The year 2017 was a seminal year for the cryptocurrency industry, where markets were bullish pushing the cryptocurrency prices to all-time highs. Many emerging altcoin projects were launched, and the industry saw real growth and development. Tucked in between the Cambrian Explosion of the space, observers also witnessed the many iterations of raising capital via Initial Coin Offerings (ICO).
While there was much to celebrate, a few particular items held the cryptoverse back. The most notable obstacle was the lack of regulatory clarity. During the same time, governments across the globe were forming a mixed opinion on cryptocurrencies, ICOs, and the regulations surrounding the trending topic.
While every nation is struggling to find the right path for regulating cryptocurrencies and activities associated with it, the U.S. Department of Internal Revenue Service (IRS) has already clarified that trading cryptocurrencies is a taxable event.

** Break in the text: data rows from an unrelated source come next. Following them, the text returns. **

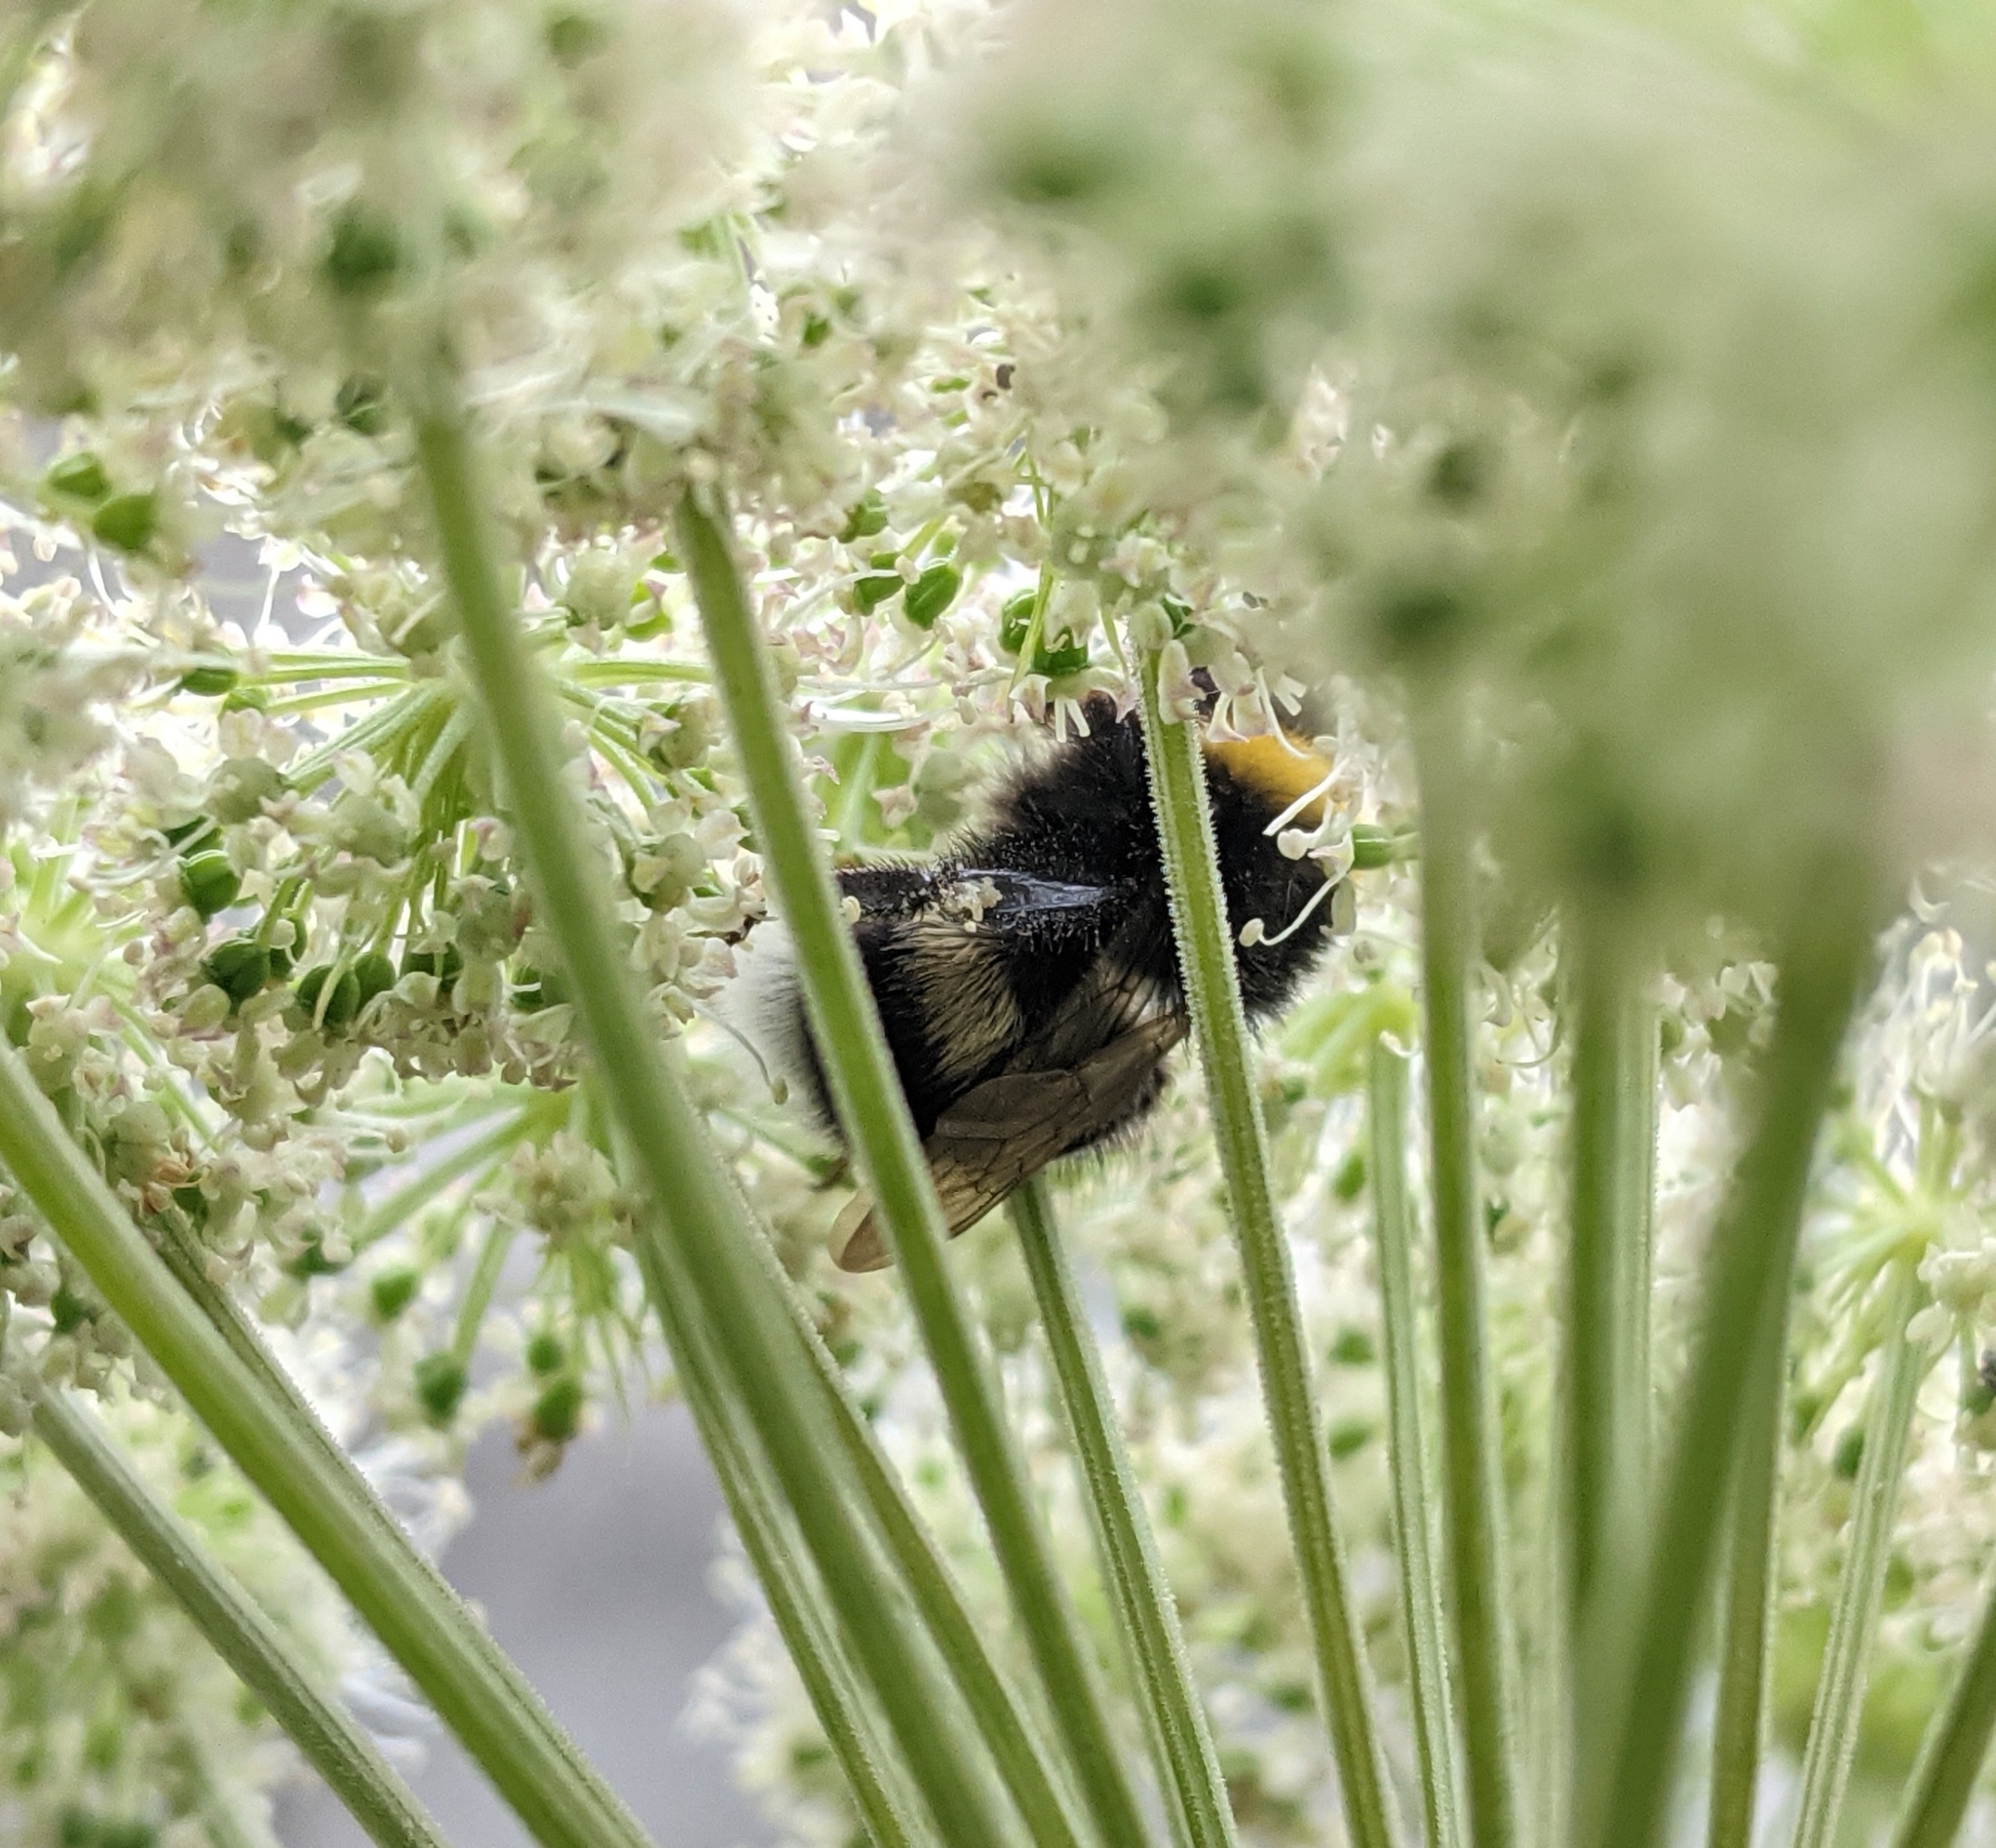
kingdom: Animalia
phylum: Arthropoda
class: Insecta
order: Hymenoptera
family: Apidae
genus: Bombus
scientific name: Bombus
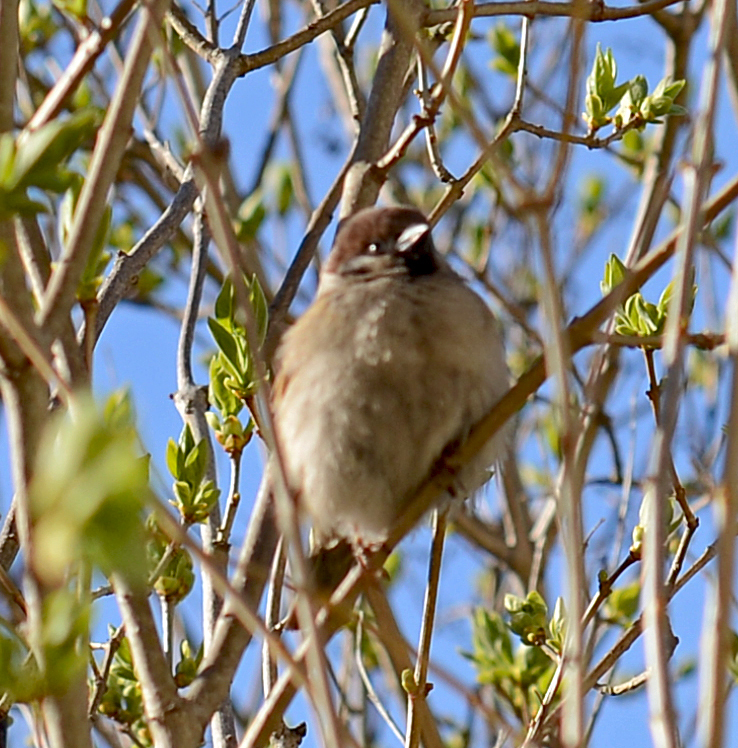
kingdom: Animalia
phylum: Chordata
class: Aves
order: Passeriformes
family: Passeridae
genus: Passer
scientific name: Passer montanus
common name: Eurasian tree sparrow
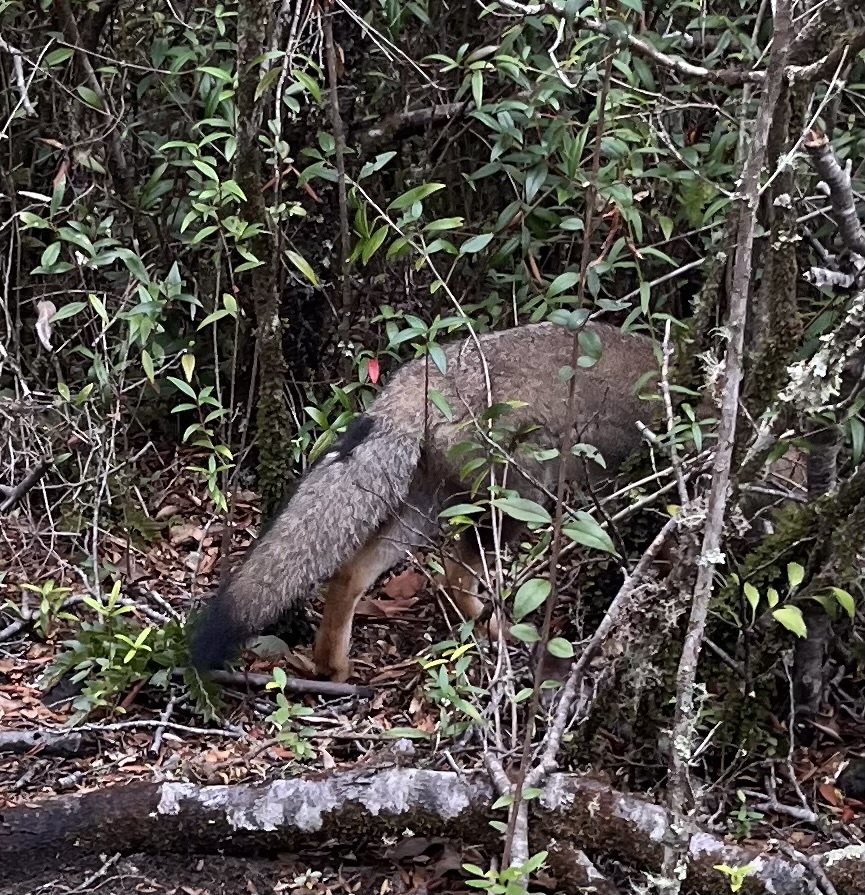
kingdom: Animalia
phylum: Chordata
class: Mammalia
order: Carnivora
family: Canidae
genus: Lycalopex
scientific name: Lycalopex gymnocercus
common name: Pampas fox
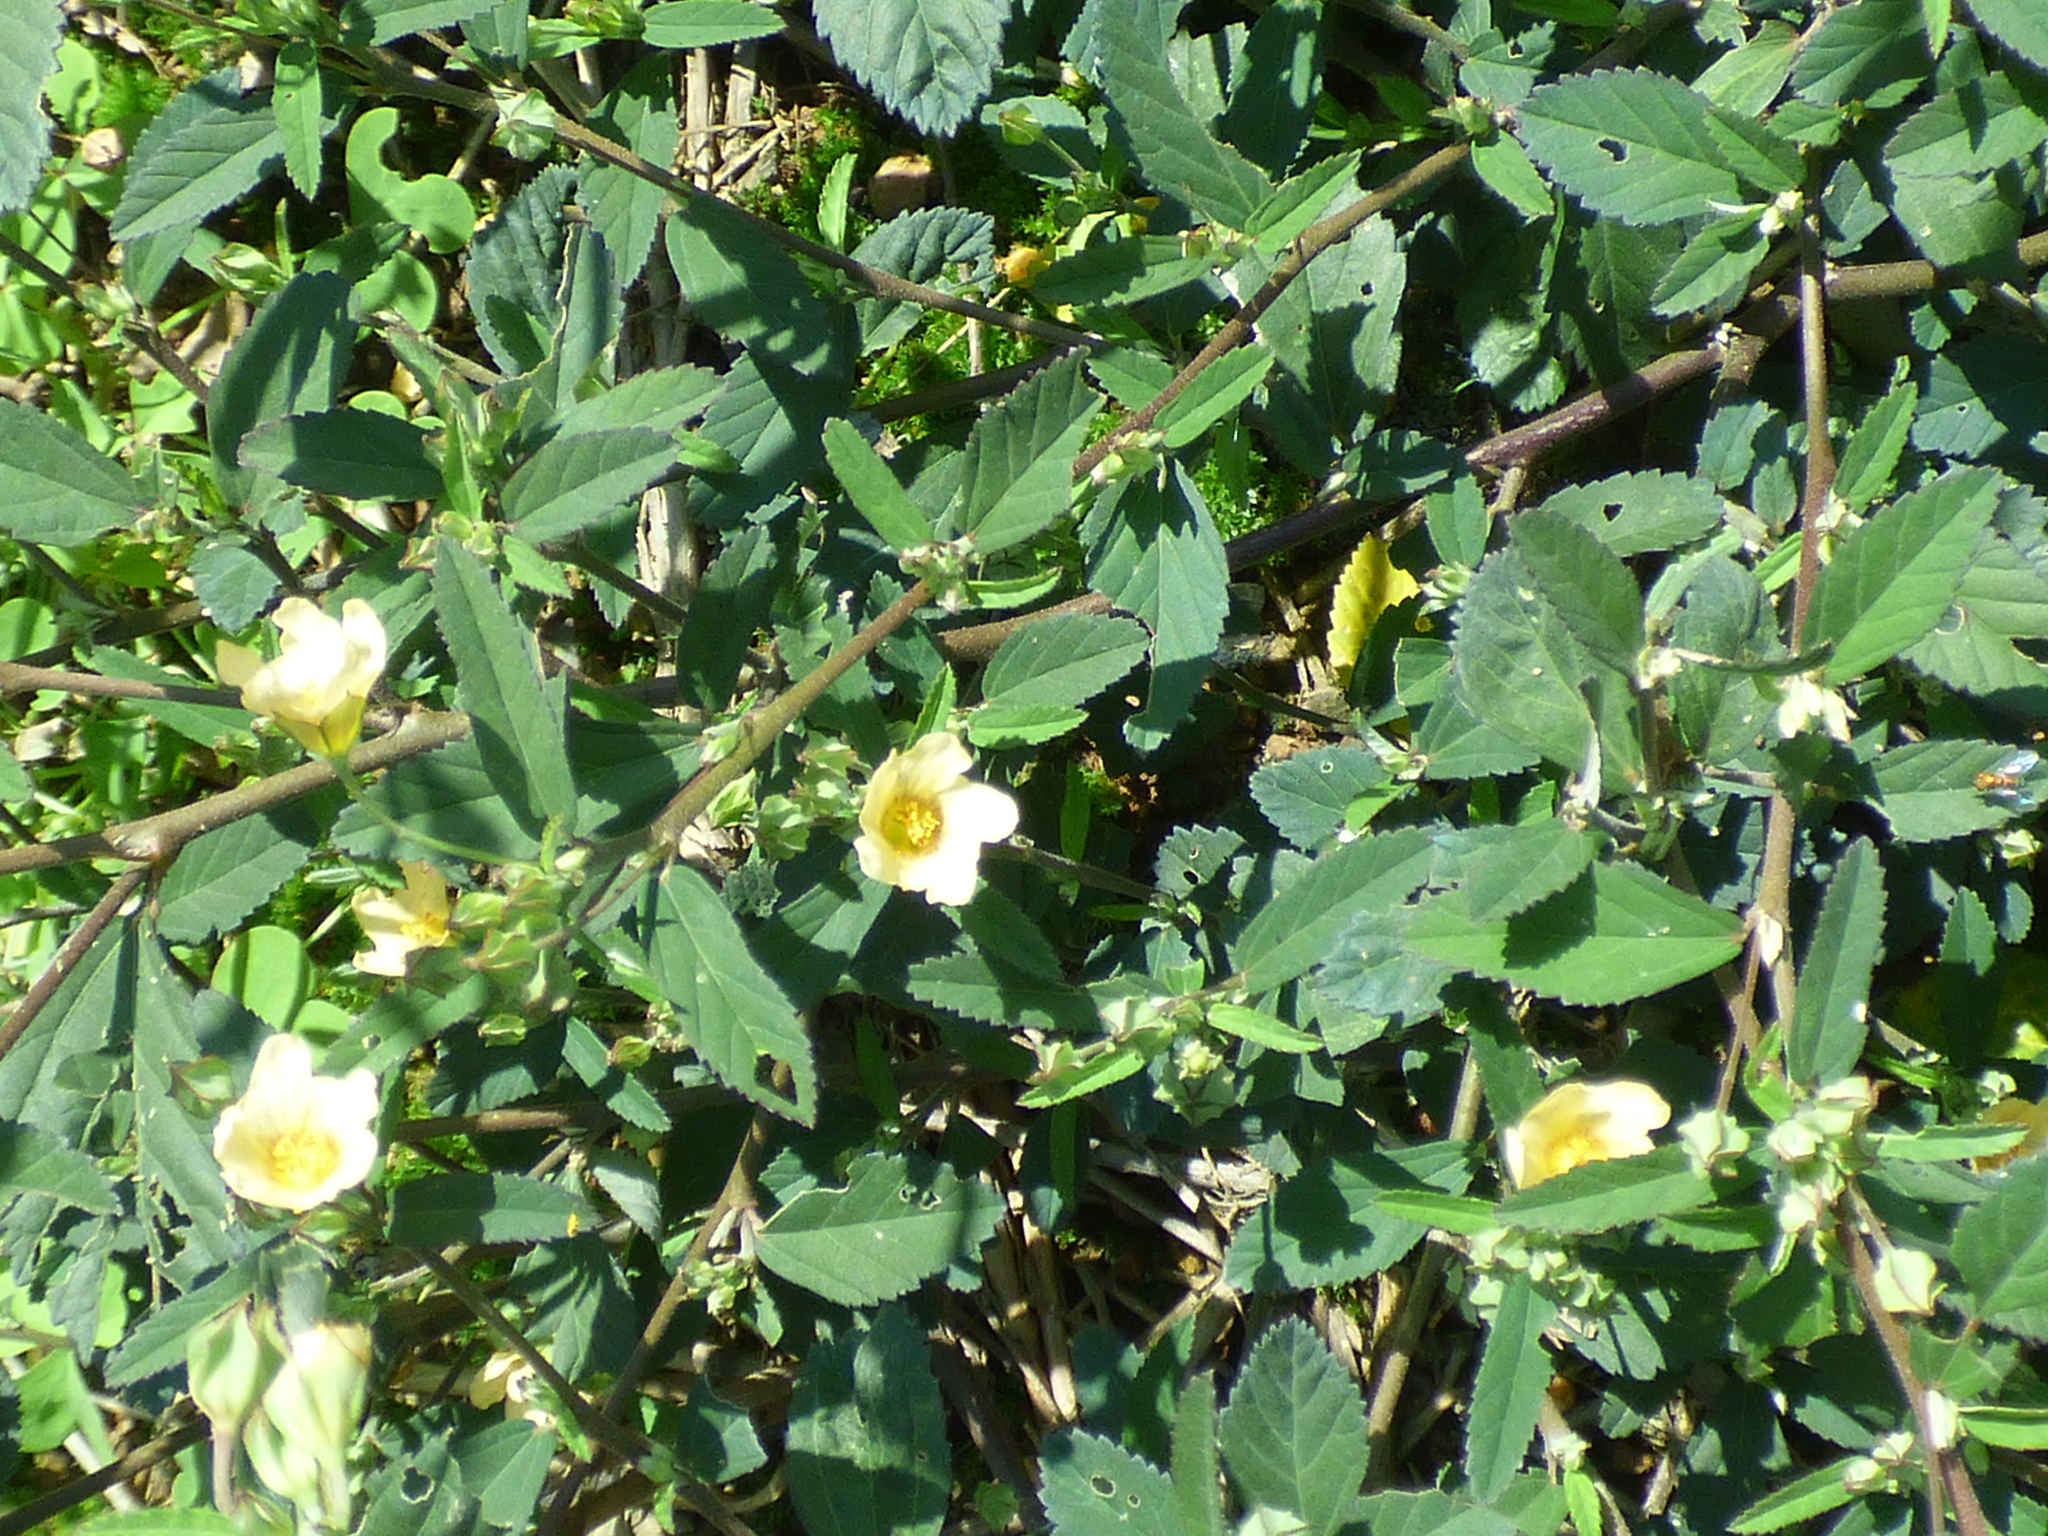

For the rest of the regulations, all eyes are glued to the United States securities regulator, the SEC, which currently is still relying on the “Howey Test” to determine if cryptocurrencies and tokens fall under the category of securities.
What Is the Howey Test?
The Howey Test came into existence as a result of the 1946 Supreme Court Case which involved the Securities and Exchange Commission (SEC) and the W.J. Howey Corporation of Florida. The case involved a sale and leaseback transaction where the W.J. Howey Company sold citrus grove plots to outside investors to “finance an additional development.”
Nevertheless, the investors of the land had none of the “knowledge, skill, and equipment necessary for the care and cultivation of citrus trees,” and eventually they reached an agreement with Howey whereby the buyers would immediately lease the groves back before Howey would harvest and sell the resulting citrus products.